Joseph Maruca <joseph.maruca@masimo.com> writes:
> I end up in the bash-4.1 shell. When executing the following command from within the shell: bash-4.1$ pg_dump db_name
>/tmp/my_database.sql I am presented with the following error:
> pg_dump: [archiver (db)] connection to database "db_name" failed: could not connect to server: No such file or
directoryIs the server running locally and accepting connections on Unix domain socket
"/var/run/postgresql/.s.PGSQL.5432"?
Ah, this is a symptom we've seen before. There is disagreement about
where the postmaster ought to put its socket file --- traditionally
PG puts it in /tmp/, but some people feel that's a security hazard and
want to put it in a bespoke directory such as /var/run/postgresql/.

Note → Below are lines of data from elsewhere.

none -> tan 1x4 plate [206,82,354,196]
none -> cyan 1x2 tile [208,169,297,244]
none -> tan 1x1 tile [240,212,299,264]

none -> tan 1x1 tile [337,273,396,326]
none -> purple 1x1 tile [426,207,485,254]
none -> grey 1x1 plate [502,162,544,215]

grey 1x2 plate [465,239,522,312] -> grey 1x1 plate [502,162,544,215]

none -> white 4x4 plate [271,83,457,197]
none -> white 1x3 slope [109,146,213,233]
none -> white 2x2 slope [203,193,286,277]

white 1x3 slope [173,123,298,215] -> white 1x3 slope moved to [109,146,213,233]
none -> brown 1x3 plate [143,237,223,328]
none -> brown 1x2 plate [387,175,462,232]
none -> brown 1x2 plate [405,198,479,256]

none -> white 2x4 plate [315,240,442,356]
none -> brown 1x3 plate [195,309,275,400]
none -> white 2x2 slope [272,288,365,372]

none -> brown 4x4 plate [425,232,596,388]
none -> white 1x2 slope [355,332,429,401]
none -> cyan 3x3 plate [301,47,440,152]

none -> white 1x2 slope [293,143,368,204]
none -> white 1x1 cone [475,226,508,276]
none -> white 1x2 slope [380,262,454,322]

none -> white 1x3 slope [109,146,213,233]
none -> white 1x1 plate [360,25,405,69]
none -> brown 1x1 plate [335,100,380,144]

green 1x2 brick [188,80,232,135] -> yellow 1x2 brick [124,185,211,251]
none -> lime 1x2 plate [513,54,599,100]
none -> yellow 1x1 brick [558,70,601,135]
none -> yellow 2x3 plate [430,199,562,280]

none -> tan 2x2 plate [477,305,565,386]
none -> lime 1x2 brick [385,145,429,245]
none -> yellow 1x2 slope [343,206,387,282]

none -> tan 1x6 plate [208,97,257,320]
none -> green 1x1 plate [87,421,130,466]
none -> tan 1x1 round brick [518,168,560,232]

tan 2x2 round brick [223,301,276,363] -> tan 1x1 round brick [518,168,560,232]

It appears from these symptoms that (a) you are running a server that
puts the socket in /tmp (probably you got that server from a PGDG RPM?)
but (b) you are trying to connect to it using a Red-Hat-provided libpq
(which defaults to expecting the file to be in /var/run/postgresql/).
You have various possible workarounds:
* tell the server to create a socket file in /var/run/postgresql/ too
(see unix_socket_directories);
* tell libpq where to find the socket, e.g. with "psql -h /tmp";
* tell libpq not to use a Unix socket at all, e.g. "psql -h localhost";
* make sure to invoke psql+libpq from the PGDG distribution rather than
using ones supplied by Red Hat.
Generally speaking, mixing PGDG RPMs with vendor-supplied Postgres RPMs
is a recipe for headaches. If you can drop the Red Hat Postgres RPMs
without causing dependency problems, do that. Otherwise, the
two-socket-files solution is probably the best.